> [Job]
Except for images, print the whole listing verbatim.

== Dataset excerpts ==

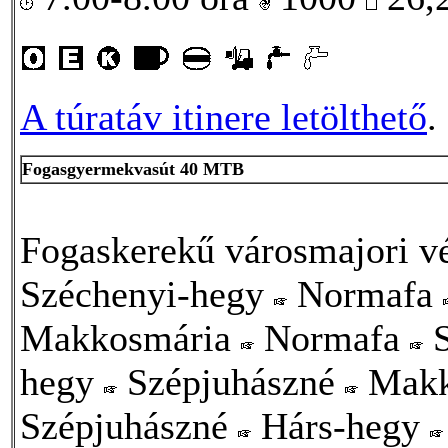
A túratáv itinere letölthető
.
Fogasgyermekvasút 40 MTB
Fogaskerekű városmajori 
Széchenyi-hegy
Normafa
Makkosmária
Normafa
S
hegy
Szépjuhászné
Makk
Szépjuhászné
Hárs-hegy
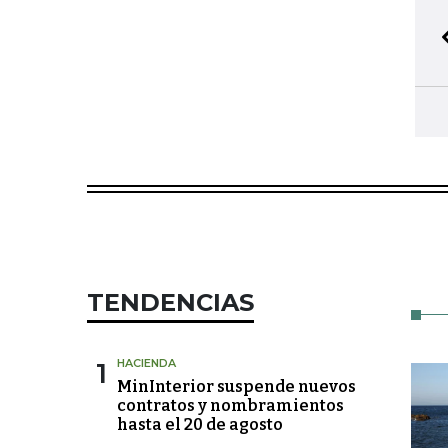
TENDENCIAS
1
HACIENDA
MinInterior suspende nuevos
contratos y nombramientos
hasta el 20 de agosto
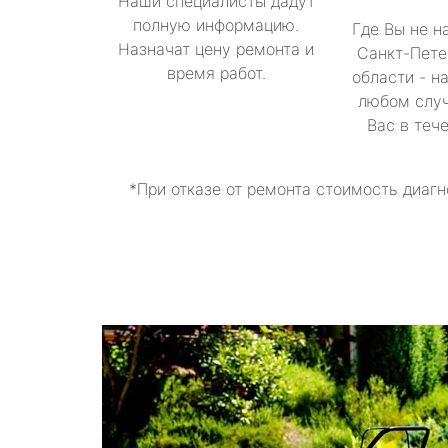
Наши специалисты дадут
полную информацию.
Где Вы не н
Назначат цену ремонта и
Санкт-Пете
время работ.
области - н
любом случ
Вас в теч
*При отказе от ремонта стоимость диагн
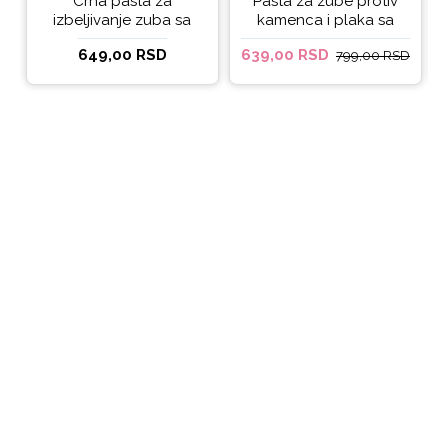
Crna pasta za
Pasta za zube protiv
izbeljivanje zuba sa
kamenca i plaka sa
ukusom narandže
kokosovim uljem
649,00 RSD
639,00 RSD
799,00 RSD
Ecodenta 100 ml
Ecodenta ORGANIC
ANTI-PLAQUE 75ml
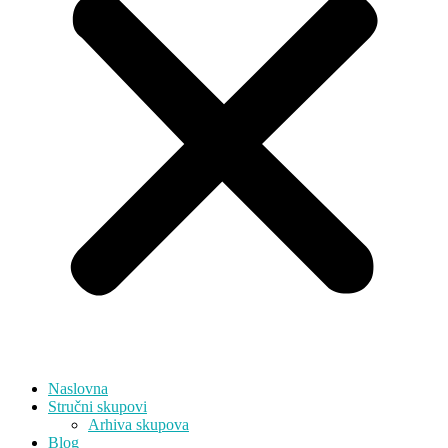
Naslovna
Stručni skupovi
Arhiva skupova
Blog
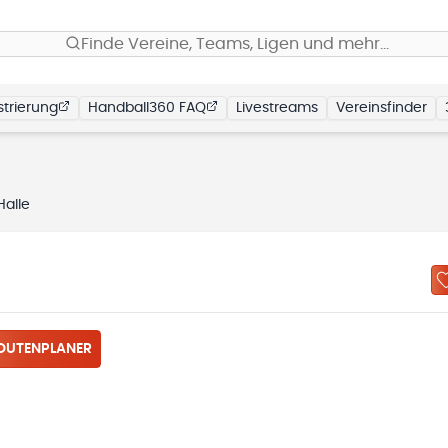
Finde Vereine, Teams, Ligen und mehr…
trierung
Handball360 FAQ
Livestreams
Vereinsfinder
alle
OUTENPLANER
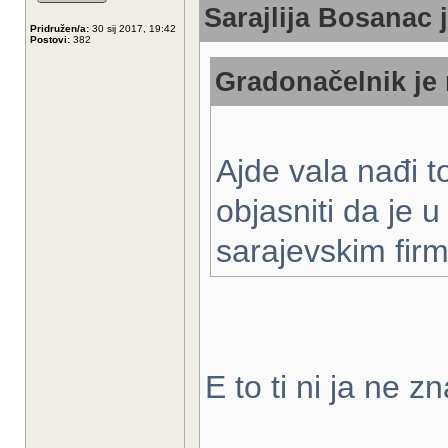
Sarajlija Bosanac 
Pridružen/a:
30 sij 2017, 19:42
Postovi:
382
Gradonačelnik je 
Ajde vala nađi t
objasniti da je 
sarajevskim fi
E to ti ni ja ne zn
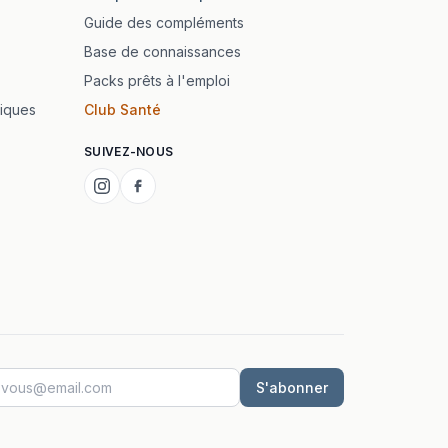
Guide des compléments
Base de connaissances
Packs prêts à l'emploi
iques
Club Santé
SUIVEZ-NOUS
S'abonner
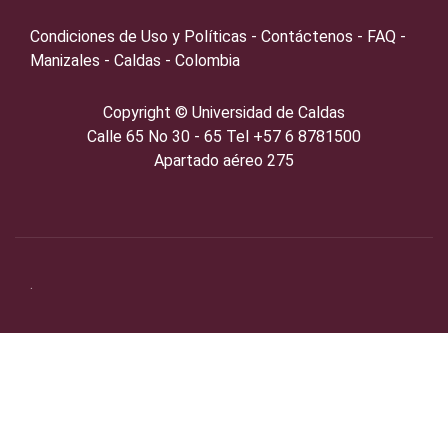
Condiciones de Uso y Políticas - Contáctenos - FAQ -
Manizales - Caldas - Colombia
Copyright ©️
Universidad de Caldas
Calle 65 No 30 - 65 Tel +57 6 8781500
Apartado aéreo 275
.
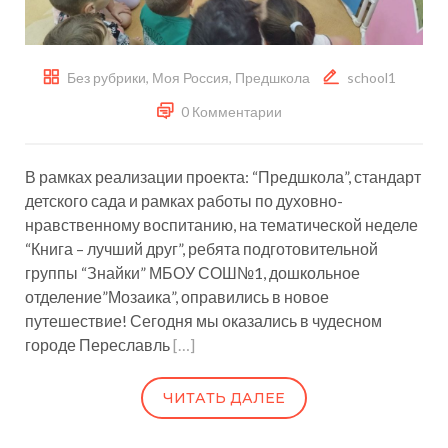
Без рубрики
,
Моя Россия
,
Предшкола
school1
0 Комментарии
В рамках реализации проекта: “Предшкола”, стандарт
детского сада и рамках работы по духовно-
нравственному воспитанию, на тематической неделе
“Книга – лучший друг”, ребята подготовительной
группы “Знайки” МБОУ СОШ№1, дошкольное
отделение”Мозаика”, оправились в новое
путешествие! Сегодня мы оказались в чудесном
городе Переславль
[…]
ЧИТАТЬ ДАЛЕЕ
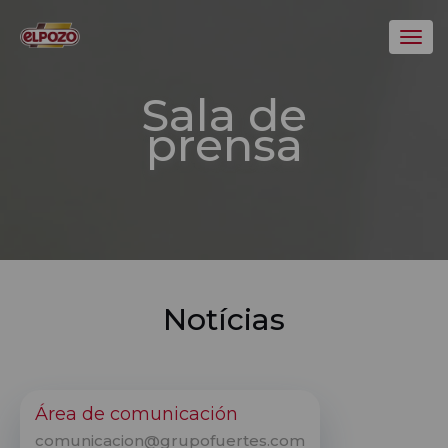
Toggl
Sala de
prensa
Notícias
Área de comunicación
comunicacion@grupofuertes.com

===

> [Response for this exercise]
A túratáv itinere letölthető
.
Fogasgyermekvasút 40 MTB
Fogaskerekű városmajori 
Széchenyi-hegy
Normafa
Makkosmária
Normafa
S
hegy
Szépjuhászné
Makk
Szépjuhászné
Hárs-hegy
TENDENCIAS
1
HACIENDA
MinInterior suspende nuevos
contratos y nombramientos
hasta el 20 de agosto
Наши специалисты дадут
полную информацию.
Где Вы не н
Назначат цену ремонта и
Санкт-Пете
время работ.
области - н
любом случ
Вас в теч
*При отказе от ремонта стоимость диагн
Crna pasta za
Pasta za zube protiv
izbeljivanje zuba sa
kamenca i plaka sa
ukusom narandže
kokosovim uljem
649,00 RSD
639,00 RSD
799,00 RSD
Ecodenta 100 ml
Ecodenta ORGANIC
ANTI-PLAQUE 75ml
Naslovna
Stručni skupovi
Arhiva skupova
Blog
Finde Vereine, Teams, Ligen und mehr…
trierung
Handball360 FAQ
Livestreams
Vereinsfinder
alle
OUTENPLANER
Sarajlija Bosanac 
Pridružen/a:
30 sij 2017, 19:42
Postovi:
382
Gradonačelnik je 
Ajde vala nađi t
objasniti da je 
sarajevskim fi
E to ti ni ja ne zn
Guide des compléments
Base de connaissances
Packs prêts à l'emploi
iques
Club Santé
SUIVEZ-NOUS
S'abonner
Condiciones de Uso y Políticas - Contáctenos - FAQ -
Manizales - Caldas - Colombia
Copyright ©️
Universidad de Caldas
Calle 65 No 30 - 65 Tel +57 6 8781500
Apartado aéreo 275
.
Без рубрики
,
Моя Россия
,
Предшкола
school1
0 Комментарии
В рамках реализации проекта: “Предшкола”, стандарт
детского сада и рамках работы по духовно-
нравственному воспитанию, на тематической неделе
“Книга – лучший друг”, ребята подготовительной
группы “Знайки” МБОУ СОШ№1, дошкольное
отделение”Мозаика”, оправились в новое
путешествие! Сегодня мы оказались в чудесном
городе Переславль
[…]
ЧИТАТЬ ДАЛЕЕ
Toggl
Sala de
prensa
Notícias
Área de comunicación
comunicacion@grupofuertes.com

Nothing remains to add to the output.